CFT approves delay of 2016 budget to Jan. 31

PHILIPSBURG--Finance Minister Richard Gibson has received approval from the Committee for Financial Supervision CFT, to delay the approval of the 2016 budget until January 31, 2016. By law, the budget for the coming year should be established by December 15.

CFT Chairman Age Bakker told the press on Tuesday, the task of incorporating the terms in the targeted instruction from the Kingdom Council of Ministers to get the country’s financial house in order is “a formidable task.”

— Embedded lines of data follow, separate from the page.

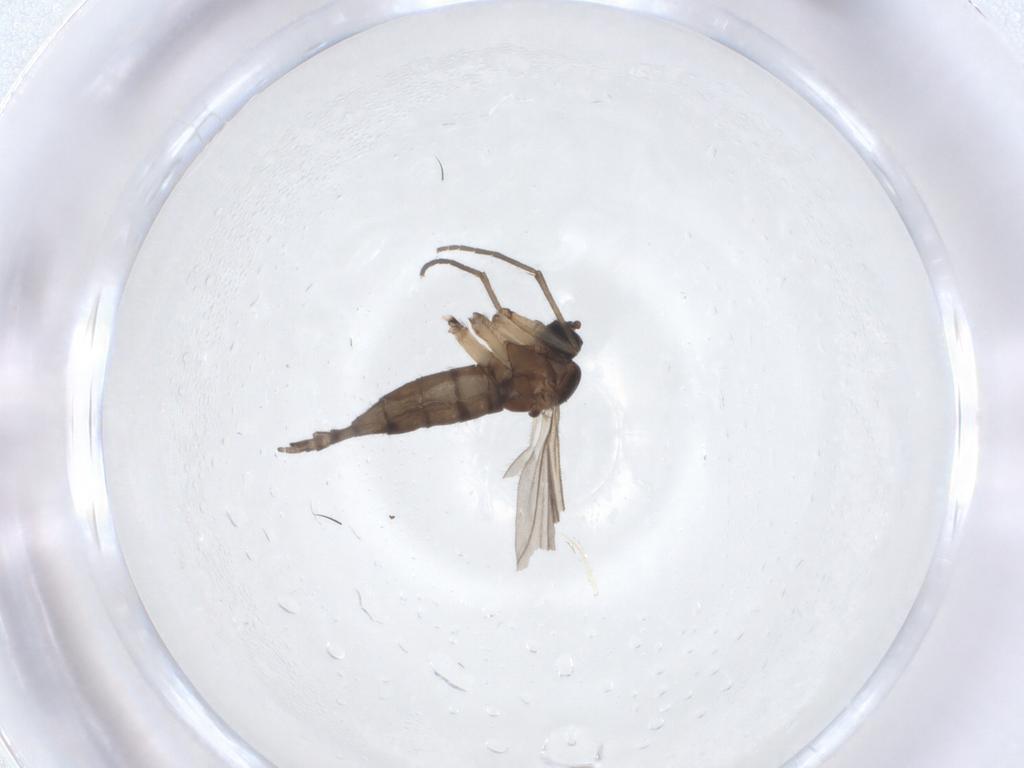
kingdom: Animalia
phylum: Arthropoda
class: Insecta
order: Diptera
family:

Up to now, Government had not fully met any of the terms of the targeted instruction although “progress has been made” by the previous Marcel Gumbs Cabinet. “Urgent action us needed” since the November-1 deadline for meeting the terms of the instruction has passed and Government wishes to undertake capital expenses in the coming year, Bakker said.

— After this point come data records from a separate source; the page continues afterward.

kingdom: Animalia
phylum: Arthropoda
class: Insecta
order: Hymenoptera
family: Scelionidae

The coming year will be “a tough, challenging year, but I think it is doable,” he said.

The need for St. Maarten to meet the goals set out in the targeted instruction “as soon as possible” was highlight in CFT’s separate meetings with Gibson, Council of Ministers, and Parliament. The country is not allowed to borrow any money for capital projects until all goals in the instructions are met.

“Capital investments are needed to strengthen the economy of St. Maarten, so there is an urgent need to fulfil the terms of the instruction,” he said. The deadline to meet the goals was November 1; now, there is an agreement with the Council of Ministers that the goals will be met within the framework of the 2016 budget by January 31.

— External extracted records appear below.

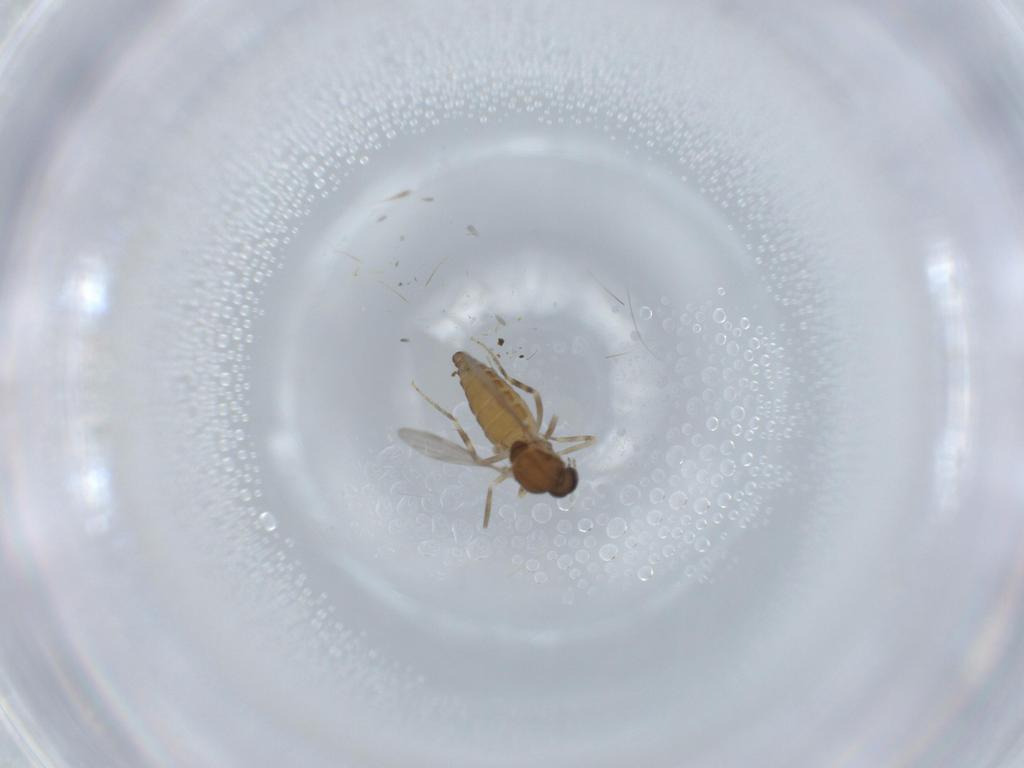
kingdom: Animalia
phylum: Arthropoda
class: Insecta
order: Diptera
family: Ceratopogonidae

Government has agreed to make some payments to service its arrears to the General Pension Fund APS and Social and Health Insurance SZV in the 2016 budget, and to spread the reminder over the coming years, said Bakker.

Achieving all the goals “…is doable. It is not easy, but it must be done in a realistic way. It must not be done in the way of the past. We must now take a different attitude,” he said.

All ministers of finance with no exclusion, after 10-10-10, have said they would raise tax compliance. “But, each time not a single dollar came out of it. Now, this minister has said you have to take a realistic view on income” thus keeping the 2016 budget at a cap of some NAf. 445 million, said Bakker. “That means some difficult choices have to be made in expenditure to come up with a balanced budget.”

Upon the return of the CFT board in March, Bakker hopes he can inform the Kingdom Council of Ministers that St. Maarten has met all of the requirements of the targeted instruction.

The meeting with Parliament’s Permanent Committed for Finance was held in Parliament House during a power outage. Bakker described it as “peculiar circumstances” adding that though there was no electricity “there was enough electricity in the air” to keep the meeting going.

Bakker welcomed the addition of a St. Maarten member on the CFT board after a vacancy stretching for more than a year. Maria van der Sluijs Plantz is “a child of St. Maarten” who knows how “to bridge the culture gaps” when these arise.

Van der Sluijs Plantz said St. Maarten has a lot of challenges. “I am determined to work myself out of a job,” she said referring to the stipulation in the Kingdom Law on Temporary Financial Supervision for Curaçao and St. Maarten, that supervision will come to an end when the country has five consecutive years of no deficit.